National Education Policy-2010 has been widely accepted as a comprehensive guideline. It has been designed through a consultative process. Major objectives of education have been well defined. And education policy especially emphasises quality education, value-based learning, environment, gender, provisions for the hard-to-reach areas and mainstreaming education for displaced children.
The Seventh Five Year Plan (2016-2020) has included environment, climate change and disaster management for sustainable development under separate chapters. This plan acknowledges that climate-induced coastal submergence will be one of the major causes of population displacement. Though this plan has set some project terms, such as rehabilitation of climate victims, char development and settlement; implementation of such initiatives is very slow and may take displaced people a long time to access.
Bangladesh adopted and reformed a number of policies and some are still being worked on. For example, the "Education Policy 2010" has been extensively appreciated. But there is no national policy that comprehensively addresses the issue of displacement.

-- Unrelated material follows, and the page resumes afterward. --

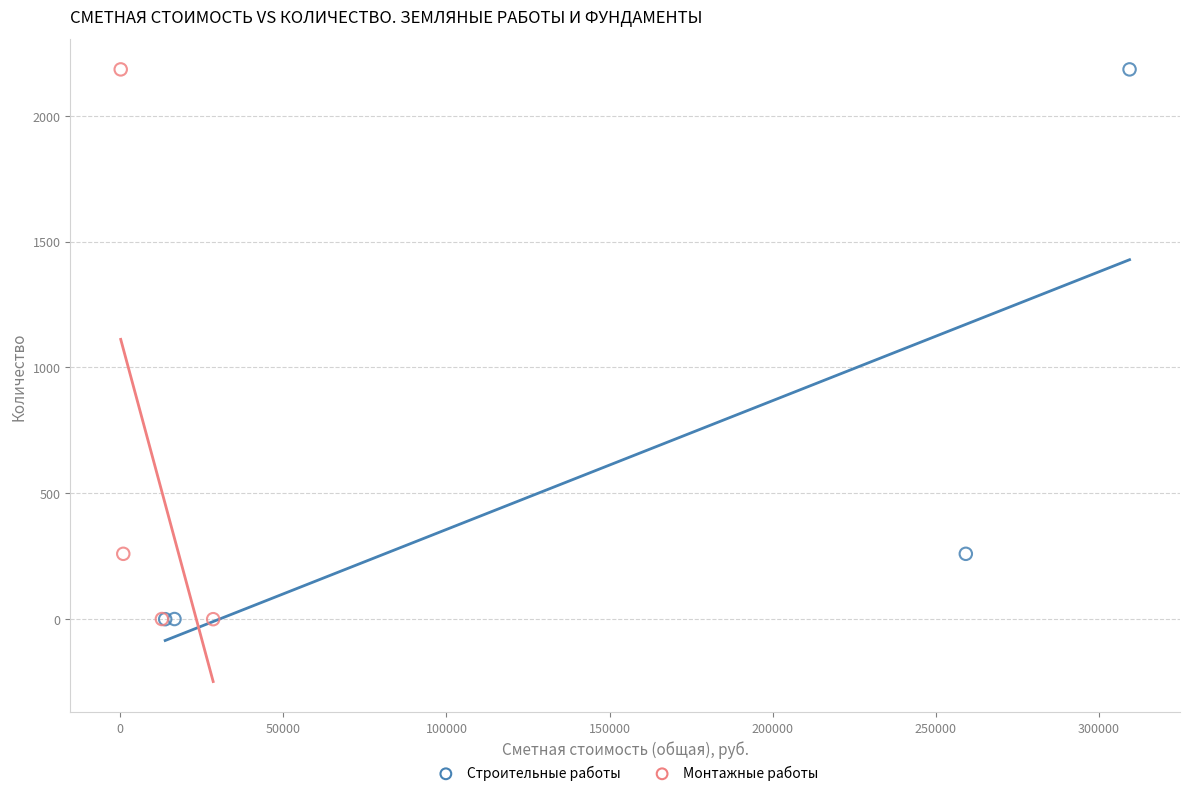

What are all the series names shown in the legend?

Строительные работы, Монтажные работы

To some extent, a few sectoral policies merely indicate some courses of action for rehabilitation of displaced people rather than explicitly laying out comprehensive protection measures. That is why the government of Bangladesh should conform to the UNHCR 1998 Guiding Principles by developing a national policy to protect internally displaced persons (IDPs), with particular emphasis on the dignity, social, economic, and cultural rights of climate victims.
Mohammed Mamun Rashid is Programme Manager, Civic Engagement, Transparency International Bangladesh (TIB).